All entries below must be written out verbatim, and the images must be dropped.

(Records drawn from a dataset)
------
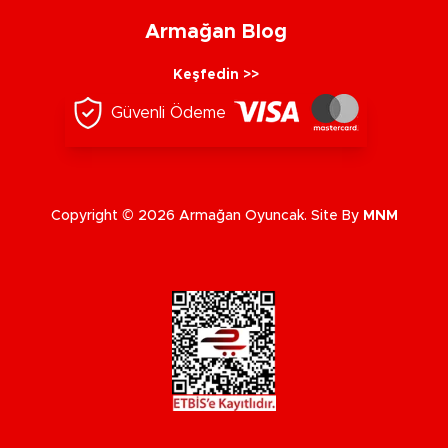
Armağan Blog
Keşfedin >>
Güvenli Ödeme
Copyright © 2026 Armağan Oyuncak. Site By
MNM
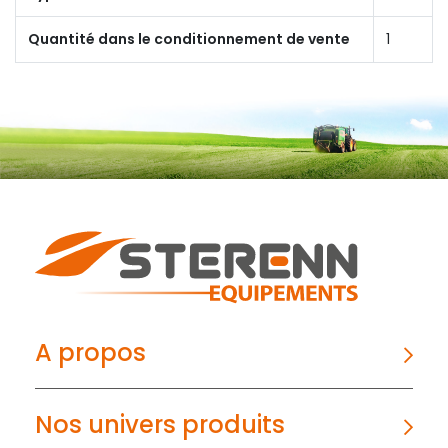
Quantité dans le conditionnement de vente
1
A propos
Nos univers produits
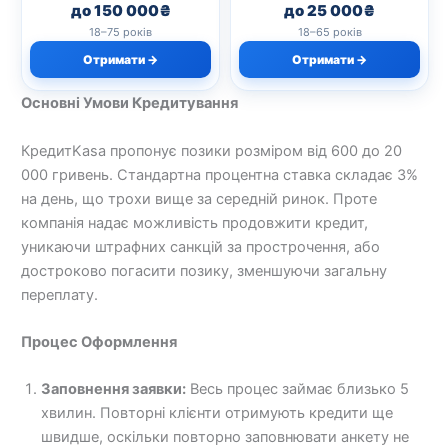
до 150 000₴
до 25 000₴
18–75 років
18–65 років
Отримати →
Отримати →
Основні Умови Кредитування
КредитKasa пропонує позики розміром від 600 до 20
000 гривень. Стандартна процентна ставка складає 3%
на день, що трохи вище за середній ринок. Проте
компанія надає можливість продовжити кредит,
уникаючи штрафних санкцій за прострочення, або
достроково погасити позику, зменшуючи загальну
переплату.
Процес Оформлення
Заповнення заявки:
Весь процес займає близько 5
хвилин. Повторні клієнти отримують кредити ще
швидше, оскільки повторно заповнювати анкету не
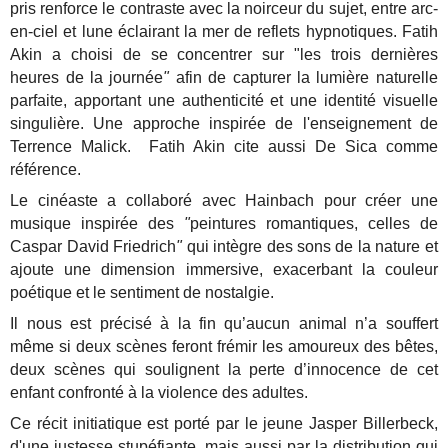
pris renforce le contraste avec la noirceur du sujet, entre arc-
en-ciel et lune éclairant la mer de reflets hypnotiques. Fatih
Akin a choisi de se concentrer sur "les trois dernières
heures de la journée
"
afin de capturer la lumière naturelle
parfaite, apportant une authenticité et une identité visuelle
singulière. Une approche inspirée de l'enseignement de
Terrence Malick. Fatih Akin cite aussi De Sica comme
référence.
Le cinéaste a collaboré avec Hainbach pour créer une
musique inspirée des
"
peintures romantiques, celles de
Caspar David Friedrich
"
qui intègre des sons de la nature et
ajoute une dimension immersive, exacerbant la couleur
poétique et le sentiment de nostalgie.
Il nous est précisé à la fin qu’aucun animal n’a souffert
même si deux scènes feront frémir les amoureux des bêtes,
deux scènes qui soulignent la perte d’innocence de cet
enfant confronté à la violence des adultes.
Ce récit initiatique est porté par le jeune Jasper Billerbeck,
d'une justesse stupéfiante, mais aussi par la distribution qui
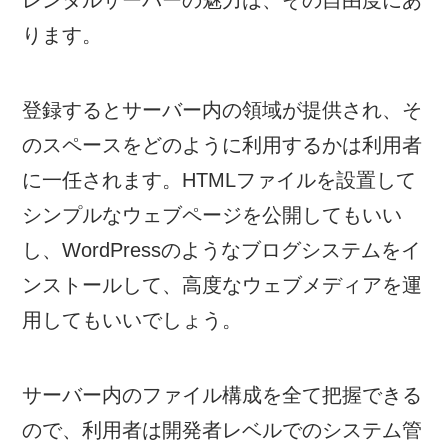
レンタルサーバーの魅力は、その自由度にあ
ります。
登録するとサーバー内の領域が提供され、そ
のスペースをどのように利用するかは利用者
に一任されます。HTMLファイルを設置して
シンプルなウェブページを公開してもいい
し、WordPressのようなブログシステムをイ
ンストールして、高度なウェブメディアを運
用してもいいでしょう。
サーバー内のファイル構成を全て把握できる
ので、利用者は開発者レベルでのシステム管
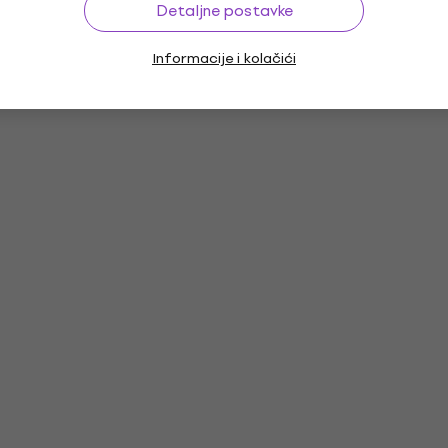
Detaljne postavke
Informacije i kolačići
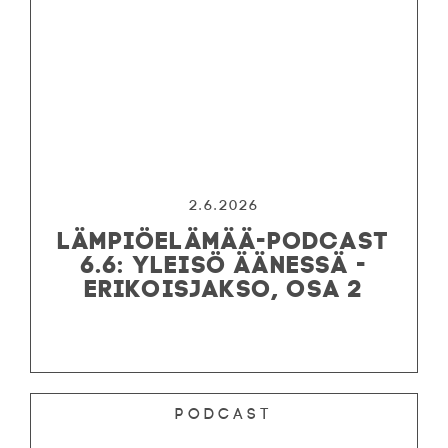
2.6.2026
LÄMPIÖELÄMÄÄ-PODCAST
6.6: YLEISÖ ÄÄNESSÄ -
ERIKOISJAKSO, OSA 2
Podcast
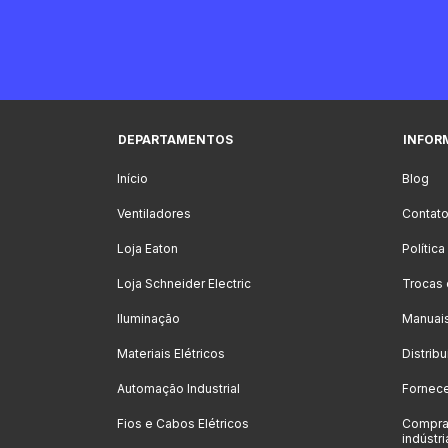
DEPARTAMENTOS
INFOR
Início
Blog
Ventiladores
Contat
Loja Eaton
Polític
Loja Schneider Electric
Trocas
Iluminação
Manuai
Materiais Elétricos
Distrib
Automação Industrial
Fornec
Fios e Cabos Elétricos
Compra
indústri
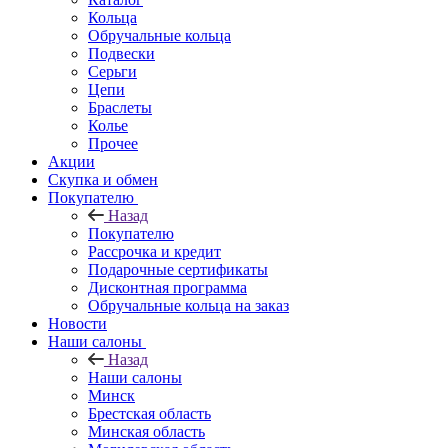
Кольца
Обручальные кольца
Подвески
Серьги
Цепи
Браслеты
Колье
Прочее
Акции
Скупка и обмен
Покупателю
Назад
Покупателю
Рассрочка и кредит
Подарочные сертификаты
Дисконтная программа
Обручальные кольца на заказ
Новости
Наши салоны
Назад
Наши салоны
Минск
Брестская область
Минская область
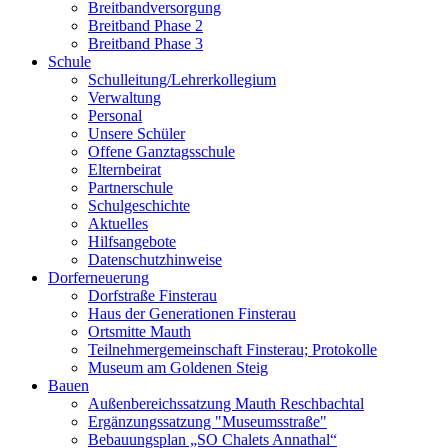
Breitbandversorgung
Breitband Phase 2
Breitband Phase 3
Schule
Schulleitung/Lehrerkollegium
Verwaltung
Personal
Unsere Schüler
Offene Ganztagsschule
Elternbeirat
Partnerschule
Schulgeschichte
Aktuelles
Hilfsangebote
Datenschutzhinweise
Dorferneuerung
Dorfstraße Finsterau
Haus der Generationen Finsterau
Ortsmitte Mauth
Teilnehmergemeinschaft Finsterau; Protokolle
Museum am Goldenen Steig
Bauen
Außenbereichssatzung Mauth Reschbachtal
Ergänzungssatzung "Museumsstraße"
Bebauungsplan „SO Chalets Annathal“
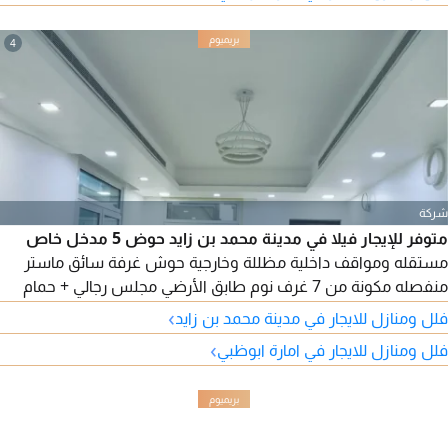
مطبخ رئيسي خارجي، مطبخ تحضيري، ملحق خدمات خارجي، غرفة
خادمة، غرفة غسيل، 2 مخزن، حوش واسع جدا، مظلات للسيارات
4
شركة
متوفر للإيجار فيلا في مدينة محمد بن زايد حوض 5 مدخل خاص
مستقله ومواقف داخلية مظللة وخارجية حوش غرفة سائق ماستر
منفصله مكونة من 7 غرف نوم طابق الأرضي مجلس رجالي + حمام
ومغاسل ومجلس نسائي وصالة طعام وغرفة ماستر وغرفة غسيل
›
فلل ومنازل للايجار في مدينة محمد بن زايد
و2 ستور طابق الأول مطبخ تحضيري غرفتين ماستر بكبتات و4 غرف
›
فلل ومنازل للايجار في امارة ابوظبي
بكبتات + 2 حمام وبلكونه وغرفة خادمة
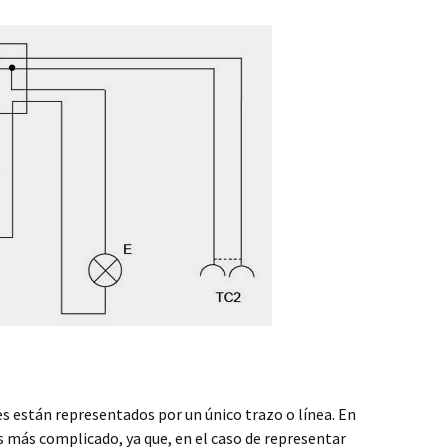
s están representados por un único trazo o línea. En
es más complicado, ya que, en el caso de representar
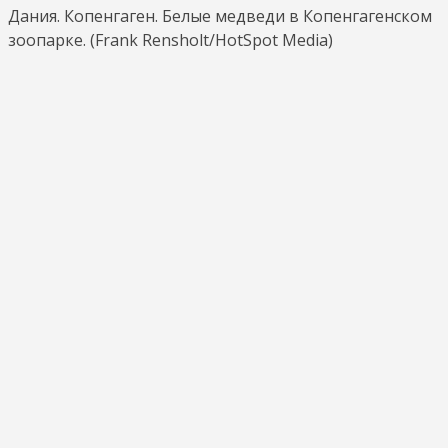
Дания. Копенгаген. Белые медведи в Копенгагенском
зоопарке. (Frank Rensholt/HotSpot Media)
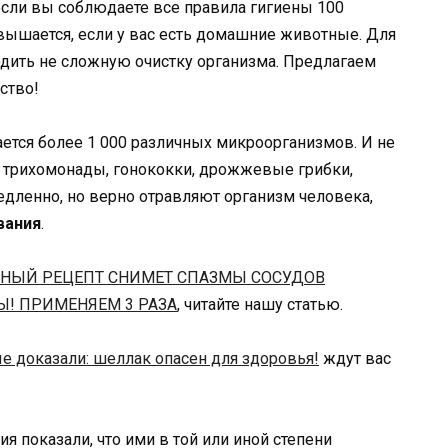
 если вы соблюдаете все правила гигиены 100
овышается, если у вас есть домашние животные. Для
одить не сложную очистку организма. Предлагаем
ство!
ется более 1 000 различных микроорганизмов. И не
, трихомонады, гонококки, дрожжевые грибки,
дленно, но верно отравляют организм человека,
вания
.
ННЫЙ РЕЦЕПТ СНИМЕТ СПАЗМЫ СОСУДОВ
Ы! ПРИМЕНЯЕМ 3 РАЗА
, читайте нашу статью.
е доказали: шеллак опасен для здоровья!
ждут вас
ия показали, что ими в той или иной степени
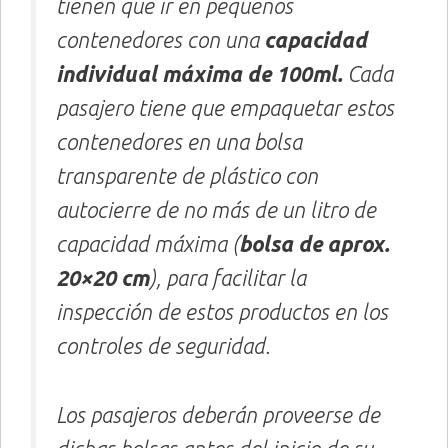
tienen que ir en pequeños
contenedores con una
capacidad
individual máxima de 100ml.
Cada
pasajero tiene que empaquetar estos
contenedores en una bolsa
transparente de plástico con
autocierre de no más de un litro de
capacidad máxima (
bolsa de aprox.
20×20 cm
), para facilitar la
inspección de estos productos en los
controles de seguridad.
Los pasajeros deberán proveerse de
------
--- REPLY TO THE EXERCISE ---
Armağan Blog
Keşfedin >>
Güvenli Ödeme
Copyright © 2026 Armağan Oyuncak. Site By
MNM
Quantité dans le conditionnement de vente
1
A propos
Nos univers produits
до 150 000₴
до 25 000₴
18–75 років
18–65 років
Отримати →
Отримати →
Основні Умови Кредитування
КредитKasa пропонує позики розміром від 600 до 20
000 гривень. Стандартна процентна ставка складає 3%
на день, що трохи вище за середній ринок. Проте
компанія надає можливість продовжити кредит,
уникаючи штрафних санкцій за прострочення, або
достроково погасити позику, зменшуючи загальну
переплату.
Процес Оформлення
Заповнення заявки:
Весь процес займає близько 5
хвилин. Повторні клієнти отримують кредити ще
швидше, оскільки повторно заповнювати анкету не
pris renforce le contraste avec la noirceur du sujet, entre arc-
en-ciel et lune éclairant la mer de reflets hypnotiques. Fatih
Akin a choisi de se concentrer sur "les trois dernières
heures de la journée
"
afin de capturer la lumière naturelle
parfaite, apportant une authenticité et une identité visuelle
singulière. Une approche inspirée de l'enseignement de
Terrence Malick. Fatih Akin cite aussi De Sica comme
référence.
Le cinéaste a collaboré avec Hainbach pour créer une
musique inspirée des
"
peintures romantiques, celles de
Caspar David Friedrich
"
qui intègre des sons de la nature et
ajoute une dimension immersive, exacerbant la couleur
poétique et le sentiment de nostalgie.
Il nous est précisé à la fin qu’aucun animal n’a souffert
même si deux scènes feront frémir les amoureux des bêtes,
deux scènes qui soulignent la perte d’innocence de cet
enfant confronté à la violence des adultes.
Ce récit initiatique est porté par le jeune Jasper Billerbeck,
d'une justesse stupéfiante, mais aussi par la distribution qui
レンタルサーバーの魅力は、その自由度にあ
ります。
登録するとサーバー内の領域が提供され、そ
のスペースをどのように利用するかは利用者
に一任されます。HTMLファイルを設置して
シンプルなウェブページを公開してもいい
し、WordPressのようなブログシステムをイ
ンストールして、高度なウェブメディアを運
用してもいいでしょう。
サーバー内のファイル構成を全て把握できる
ので、利用者は開発者レベルでのシステム管
Detaljne postavke
Informacije i kolačići
2.6.2026
LÄMPIÖELÄMÄÄ-PODCAST
6.6: YLEISÖ ÄÄNESSÄ -
ERIKOISJAKSO, OSA 2
Podcast
DEPARTAMENTOS
INFOR
Início
Blog
Ventiladores
Contat
Loja Eaton
Polític
Loja Schneider Electric
Trocas
Iluminação
Manuai
Materiais Elétricos
Distrib
Automação Industrial
Fornec
Fios e Cabos Elétricos
Compra
indústri
Кольца
Обручальные кольца
Подвески
Серьги
Цепи
Браслеты
Колье
Прочее
Акции
Скупка и обмен
Покупателю
Назад
Покупателю
Рассрочка и кредит
Подарочные сертификаты
Дисконтная программа
Обручальные кольца на заказ
Новости
Наши салоны
Назад
Наши салоны
Минск
Брестская область
Минская область
Breitbandversorgung
Breitband Phase 2
Breitband Phase 3
Schule
Schulleitung/Lehrerkollegium
Verwaltung
Personal
Unsere Schüler
Offene Ganztagsschule
Elternbeirat
Partnerschule
Schulgeschichte
Aktuelles
Hilfsangebote
Datenschutzhinweise
Dorferneuerung
Dorfstraße Finsterau
Haus der Generationen Finsterau
Ortsmitte Mauth
Teilnehmergemeinschaft Finsterau; Protokolle
Museum am Goldenen Steig
Bauen
Außenbereichssatzung Mauth Reschbachtal
Ergänzungssatzung "Museumsstraße"
Bebauungsplan „SO Chalets Annathal“
مطبخ رئيسي خارجي، مطبخ تحضيري، ملحق خدمات خارجي، غرفة
خادمة، غرفة غسيل، 2 مخزن، حوش واسع جدا، مظلات للسيارات
4
شركة
متوفر للإيجار فيلا في مدينة محمد بن زايد حوض 5 مدخل خاص
مستقله ومواقف داخلية مظللة وخارجية حوش غرفة سائق ماستر
منفصله مكونة من 7 غرف نوم طابق الأرضي مجلس رجالي + حمام
ومغاسل ومجلس نسائي وصالة طعام وغرفة ماستر وغرفة غسيل
›
فلل ومنازل للايجار في مدينة محمد بن زايد
و2 ستور طابق الأول مطبخ تحضيري غرفتين ماستر بكبتات و4 غرف
›
فلل ومنازل للايجار في امارة ابوظبي
بكبتات + 2 حمام وبلكونه وغرفة خادمة
s están representados por un único trazo o línea. En
es más complicado, ya que, en el caso de representar
Дания. Копенгаген. Белые медведи в Копенгагенском
зоопарке. (Frank Rensholt/HotSpot Media)
 если вы соблюдаете все правила гигиены 100
овышается, если у вас есть домашние животные. Для
одить не сложную очистку организма. Предлагаем
ство!
ется более 1 000 различных микроорганизмов. И не
, трихомонады, гонококки, дрожжевые грибки,
дленно, но верно отравляют организм человека,
вания
.
ННЫЙ РЕЦЕПТ СНИМЕТ СПАЗМЫ СОСУДОВ
Ы! ПРИМЕНЯЕМ 3 РАЗА
, читайте нашу статью.
е доказали: шеллак опасен для здоровья!
ждут вас
ия показали, что ими в той или иной степени
tienen que ir en pequeños
contenedores con una
capacidad
individual máxima de 100ml.
Cada
pasajero tiene que empaquetar estos
contenedores en una bolsa
transparente de plástico con
autocierre de no más de un litro de
capacidad máxima (
bolsa de aprox.
20×20 cm
), para facilitar la
inspección de estos productos en los
controles de seguridad.
Los pasajeros deberán proveerse de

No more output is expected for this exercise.